Üstün: Virüs bahane edilerek toplum yeni bir otoriter iklime sokuluyor

Gelecek Partisi Seçim ve Hukuk Politikaları Başkanı Ayhan Sefer Üstün, korona virüsü salgını sürecinde alınan kayyım atamaları ve belediye yardımlarının durdurulması gibi kimi kararları 15 Temmuz sonrası yaşanan sürece benzetti, "Korona virüsü bahane edilerek toplum yeni bir otoriter iklime sokulmak istenmektedir” dedi.

Google Haberlere Abone ol

DUVAR - Korona virüsü salgınında ilk vakanın ortaya çıktığı 11 Mart’tan bugüne 25 gün geçti. Vaka sayısı 30 bini aşarken can kaybı sayısı 649'a yükseldi. Salgını önlemek için alınan tedbirlere her gün yenileri eklenirken bu süreçte birçok da tartışmalı karara imza atıldı. Gelecek Partisi Seçim ve Hukuk Politikaları Başkanı Ayhan Sefer Üstün, korona virüsü salgını sürecinde alınan kayyım atamaları ve belediye yardımlarının durdurulması gibi kararları 15 Temmuz sonrası yaşanan sürece benzetti, "Korona virüsü bahane edilerek toplum yeni bir otoriter iklime sokulmak istenmektedir" diye konuştu.
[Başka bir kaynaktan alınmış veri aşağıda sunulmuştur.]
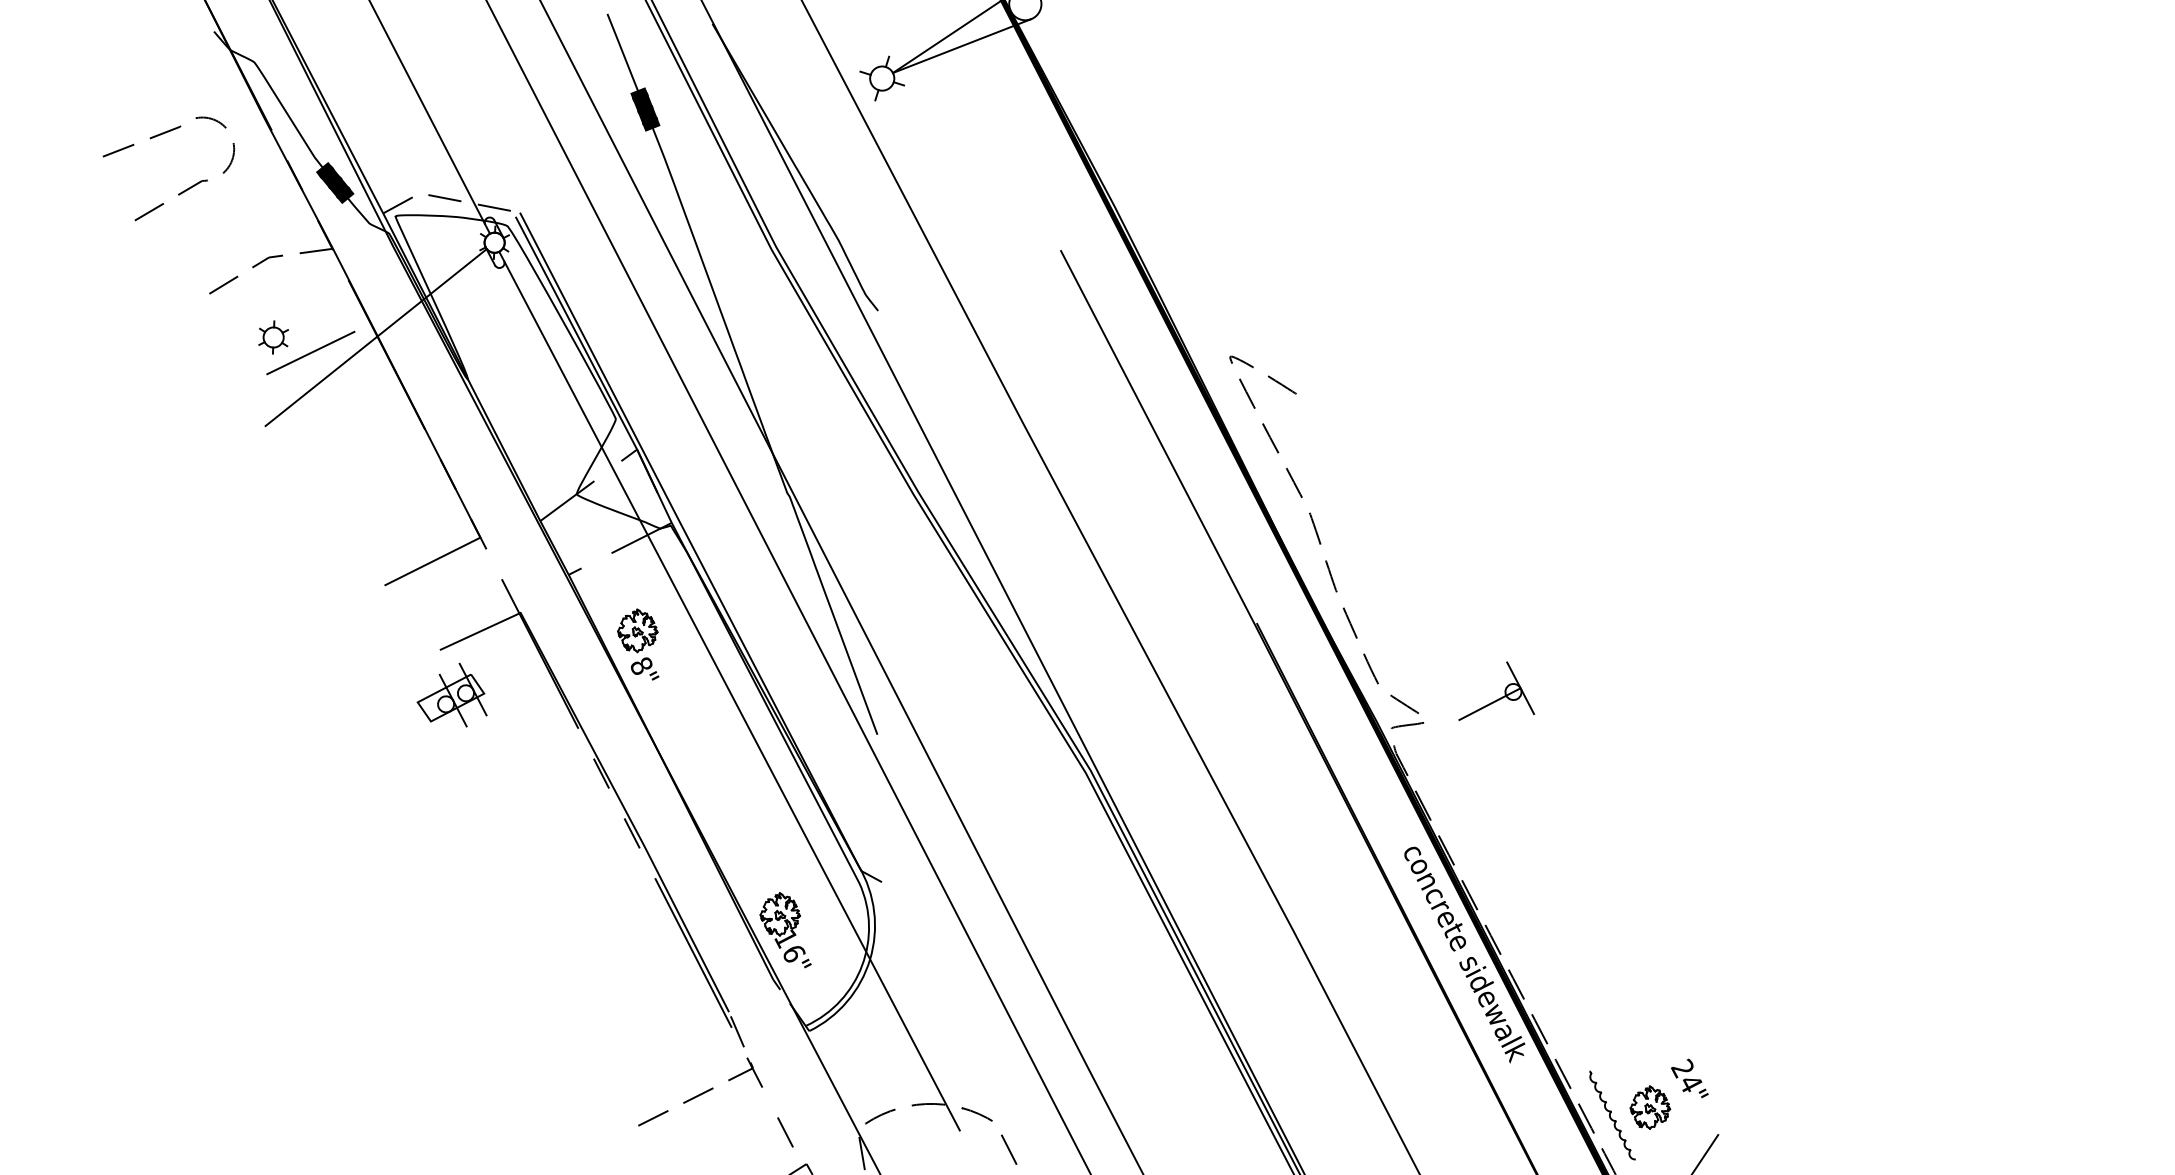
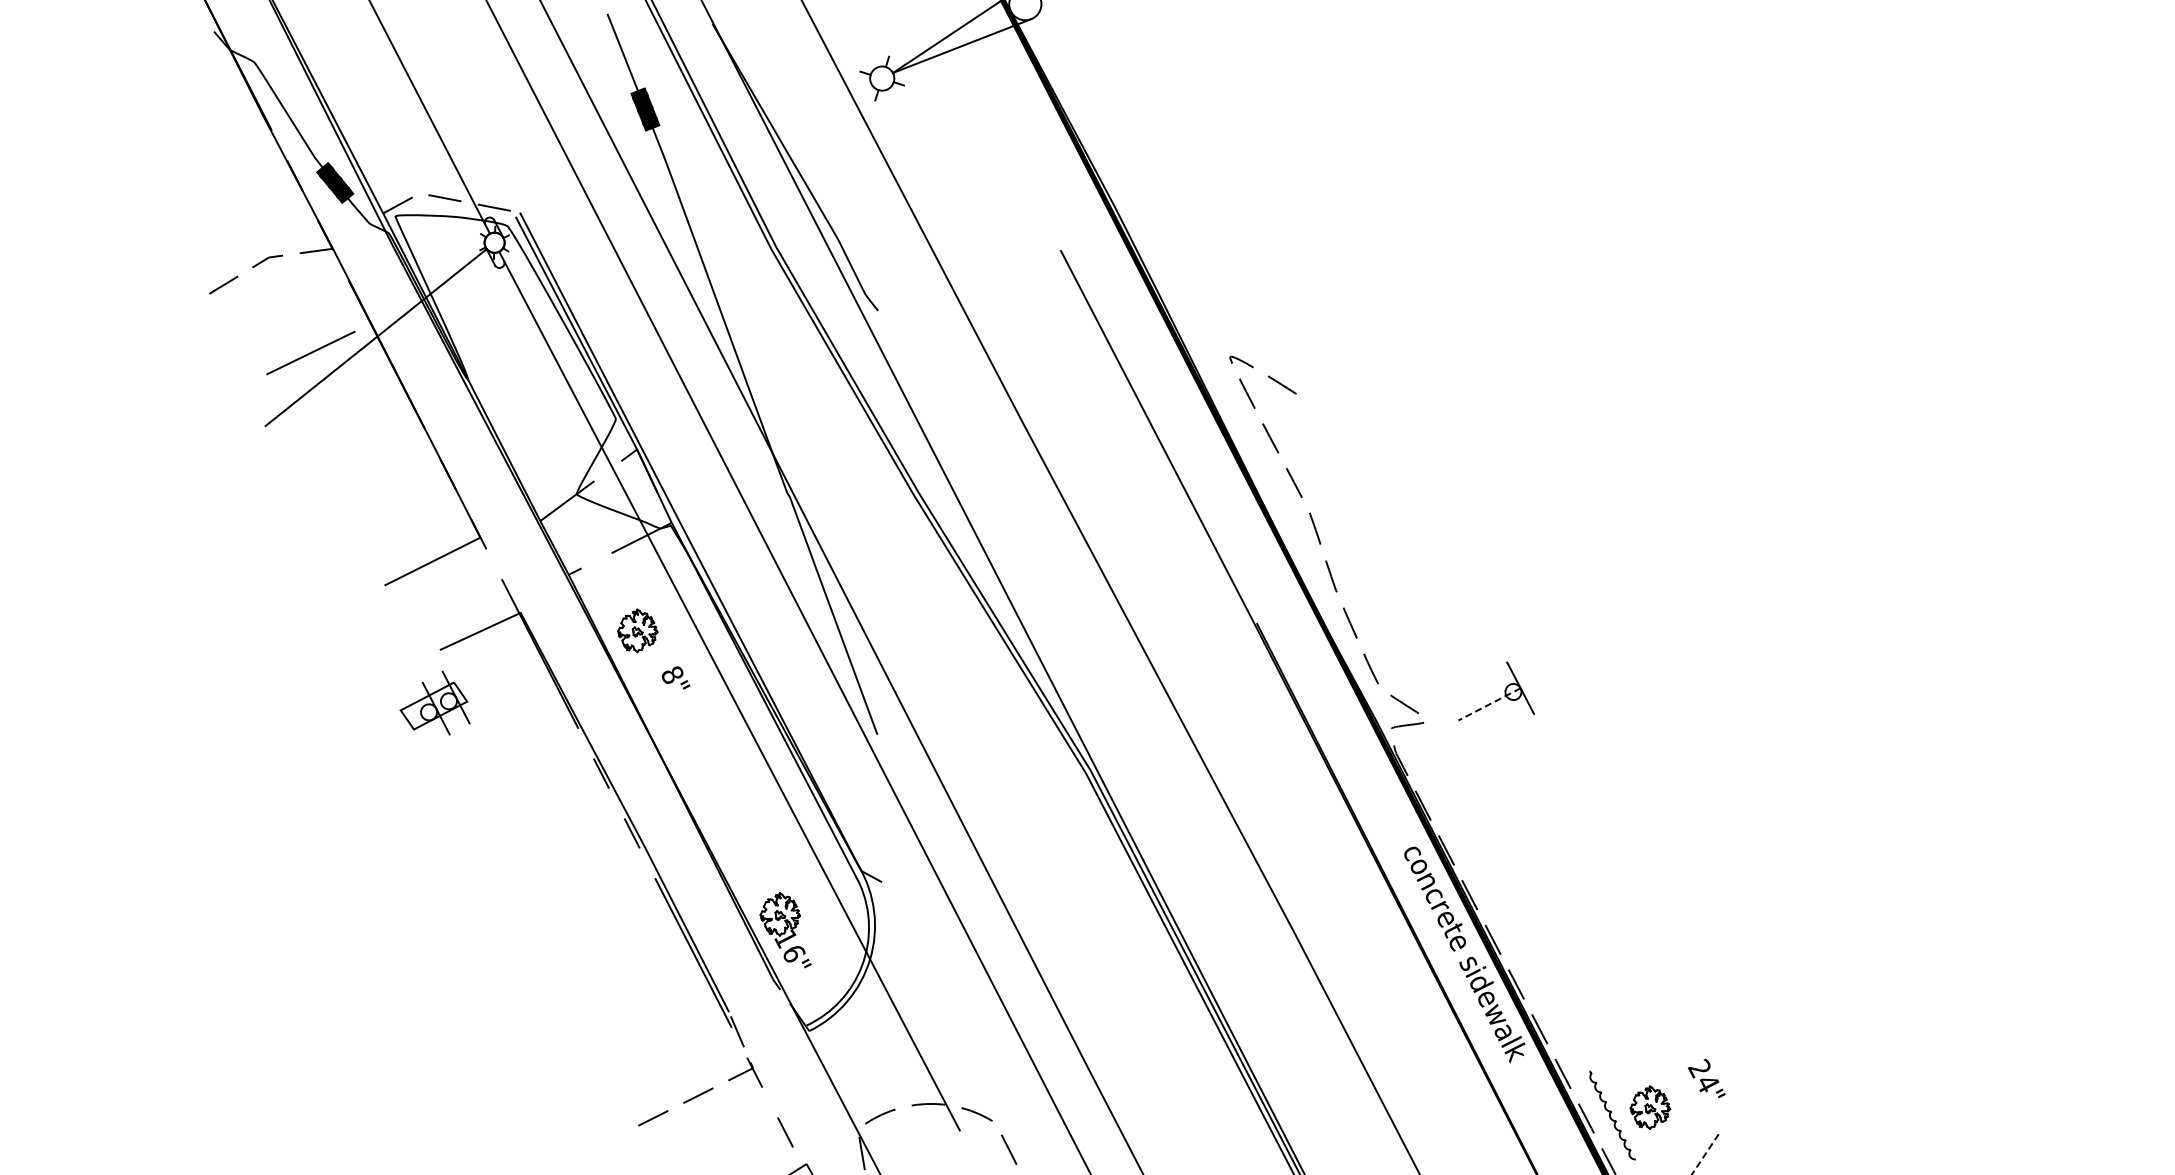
curve at (183, 190): present -> none
part at (273, 337): present -> none
text at (644, 668) position: (644, 668) -> (675, 677)
part at (451, 694) position: (451, 694) -> (434, 702)
line at (1489, 704): solid -> dashed
text at (1689, 1077) position: (1689, 1077) -> (1706, 1077)
line at (1705, 1154): solid -> dashed
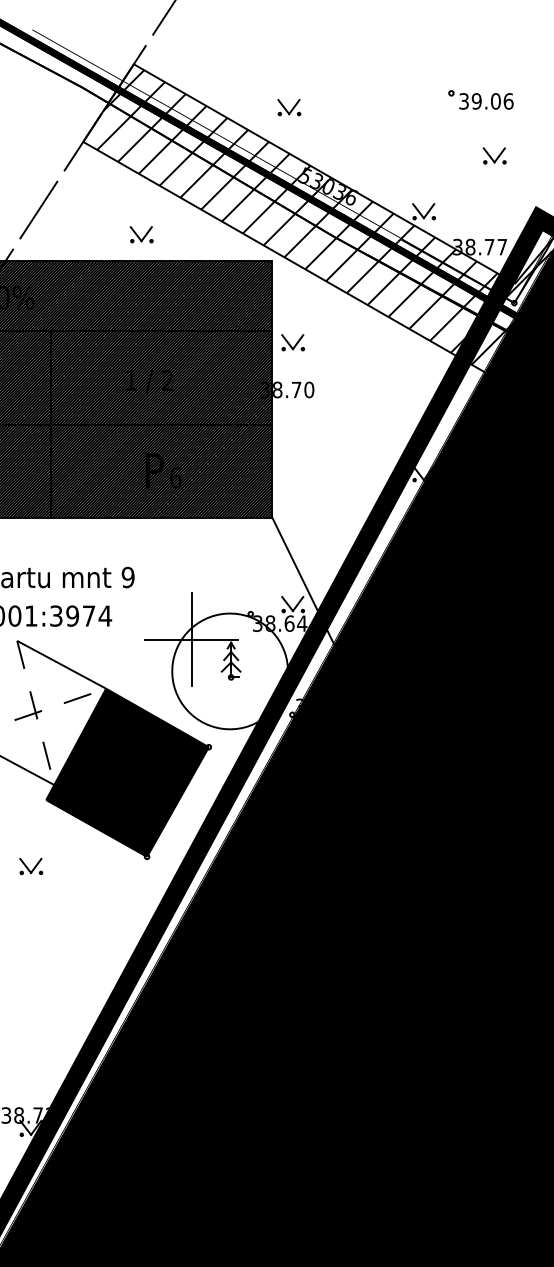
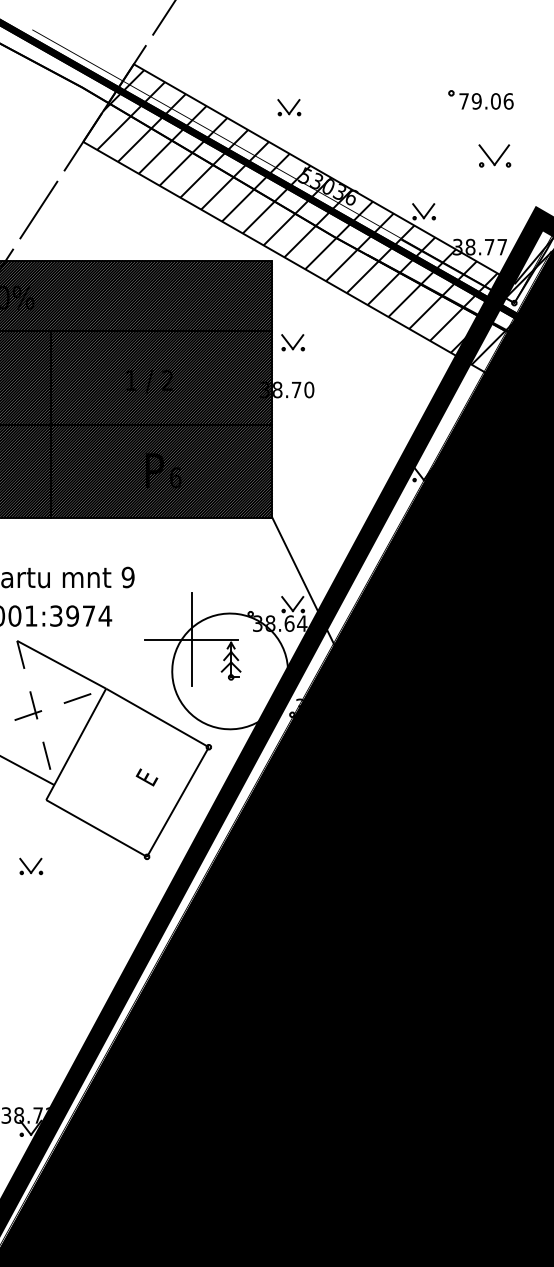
text at (463, 101): 39.06 -> 79.06
part at (494, 155) size: 25x18 px -> 34x24 px
part at (141, 234): present -> none
fill at (127, 772): present -> none
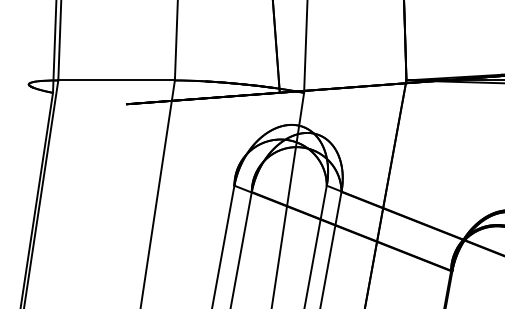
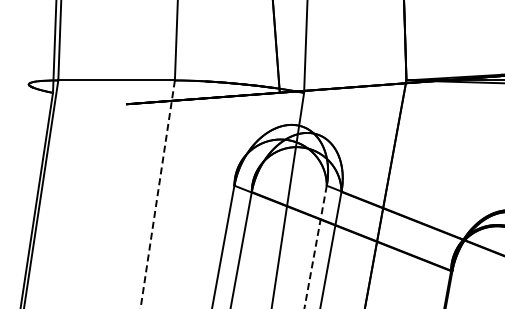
line at (157, 195): solid -> dashed
line at (315, 247): solid -> dashed
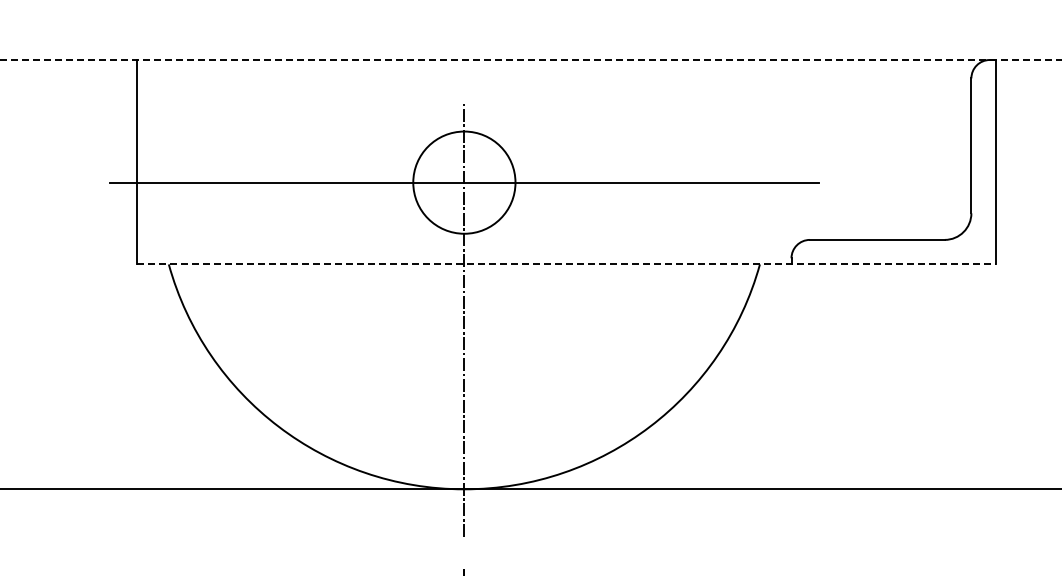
6 BAŞLIKTA YENİ OTORİTERLEŞME EĞİLİMLERİ

15 Temmuz darbe girişiminin ardından büyük bir fırsatın heba edildiğini Türkiye’nin daha demokratik bir düzleme evrilmesi gerekirken, daha otoriter bir yöne gittiğini söyleyen Üstün, "Maalesef 15 Temmuz sonrası yaşanan otoriterleşme eğilimlerini korona virüsü sürecinde de görmekteyiz" dedi. Üstün bu gelişmeleri 6 madde halinde şöyle sıraladı:

-Dernekler yasasında yapılan antidemokratik düzenleme.

-Devletin ve yürütmenin bir parçası olan yerel yönetimlerin karşı karşıya kaldığı kısıtlamalar.

-Yargı kararı olmaksızın kaş-göz arasında yeni kayyumların atanması.

-Yardım kampanyalarında sivil toplumun önünün açılması gerekirken, tekçi, aşırı devletçi mantıkla hareket edilmesi ve bu alanda önemli bir tecrübe edinmiş sivil toplum örgütlerinin dışlanması.

-Suç olma ihtimali olmayan en hafif muhalif söylemlere karşı tahammül edilmeyip takibat açılması, tutuklamaların olması.

-Yeni Ceza İnfaz Kanunu teklifinde; öncelikle şiddete başvurulmamış devlete karşı işlenmiş suçlarda af (ceza indirimi) olması gerekirken, devleti idare edenlerin önceki söylemlerinin aksine, çoğunlukla şahıslara karşı işlenen suçların ceza indirimine tabi tutulması otoriterleşmenin başka bir göstergesi olmuştur.